> **WHAT TO PRODUCE**: The records that follow are to be given again exactly. Do not carry over any image.

> **SUPPLIED MATERIAL**:
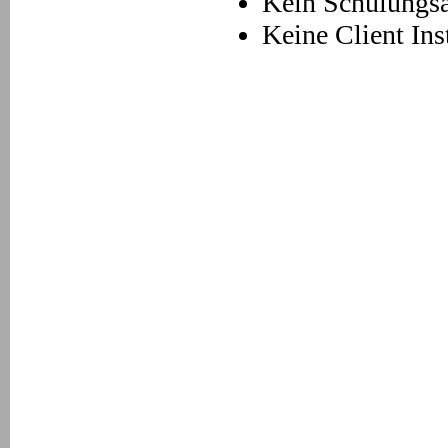
Kein Schulungs
Keine Client Ins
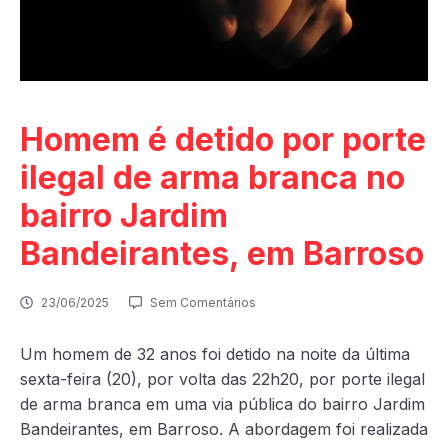
Homem é detido por porte
ilegal de arma branca no
bairro Jardim
Bandeirantes, em Barroso
23/06/2025
Sem Comentários
Um homem de 32 anos foi detido na noite da última
sexta-feira (20), por volta das 22h20, por porte ilegal
de arma branca em uma via pública do bairro Jardim
Bandeirantes, em Barroso. A abordagem foi realizada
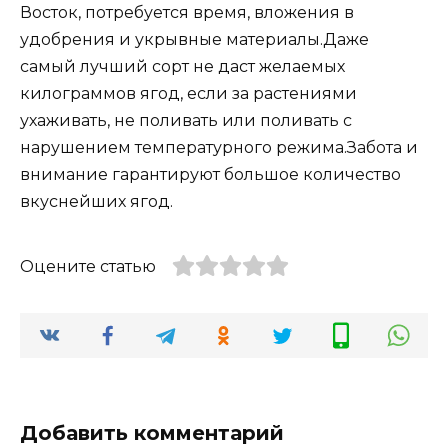
Восток, потребуется время, вложения в
удобрения и укрывные материалы.Даже
самый лучший сорт не даст желаемых
килограммов ягод, если за растениями
ухаживать, не поливать или поливать с
нарушением температурного режима.Забота и
внимание гарантируют большое количество
вкуснейших ягод.
Оцените статью
Добавить комментарий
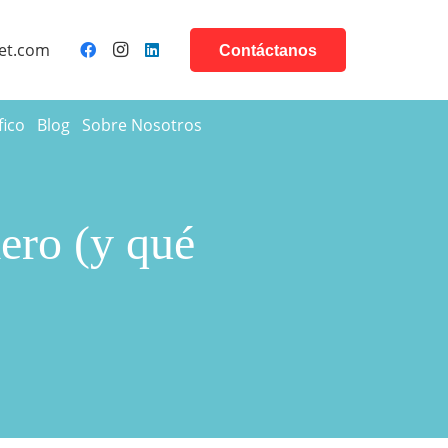
et.com
Contáctanos
fico
Blog
Sobre Nosotros
ero (y qué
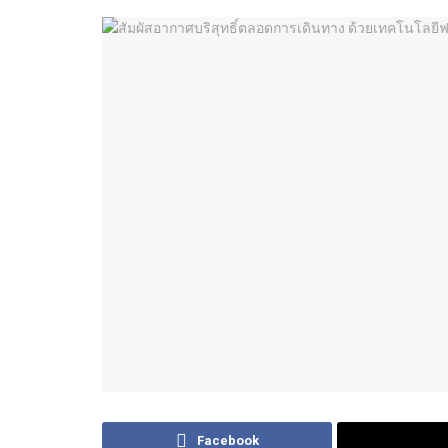
Facebook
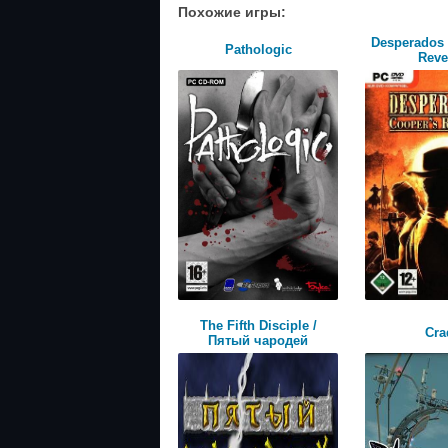
Похожие игры:
Desperados 
Pathologic
Rev
The Fifth Disciple /
Cra
Пятый чародей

> **OUTPUT FOR THIS TASK**:
Kein Schulungs
Keine Client Ins
Homem é detido por porte
ilegal de arma branca no
bairro Jardim
Bandeirantes, em Barroso
23/06/2025
Sem Comentários
Um homem de 32 anos foi detido na noite da última
sexta-feira (20), por volta das 22h20, por porte ilegal
de arma branca em uma via pública do bairro Jardim
Bandeirantes, em Barroso. A abordagem foi realizada
Восток, потребуется время, вложения в
удобрения и укрывные материалы.Даже
самый лучший сорт не даст желаемых
килограммов ягод, если за растениями
ухаживать, не поливать или поливать с
нарушением температурного режима.Забота и
внимание гарантируют большое количество
вкуснейших ягод.
Оцените статью
Добавить комментарий
et.com
Contáctanos
fico
Blog
Sobre Nosotros
ero (y qué
Facebook
Похожие игры:
Desperados 
Pathologic
Rev
The Fifth Disciple /
Cra
Пятый чародей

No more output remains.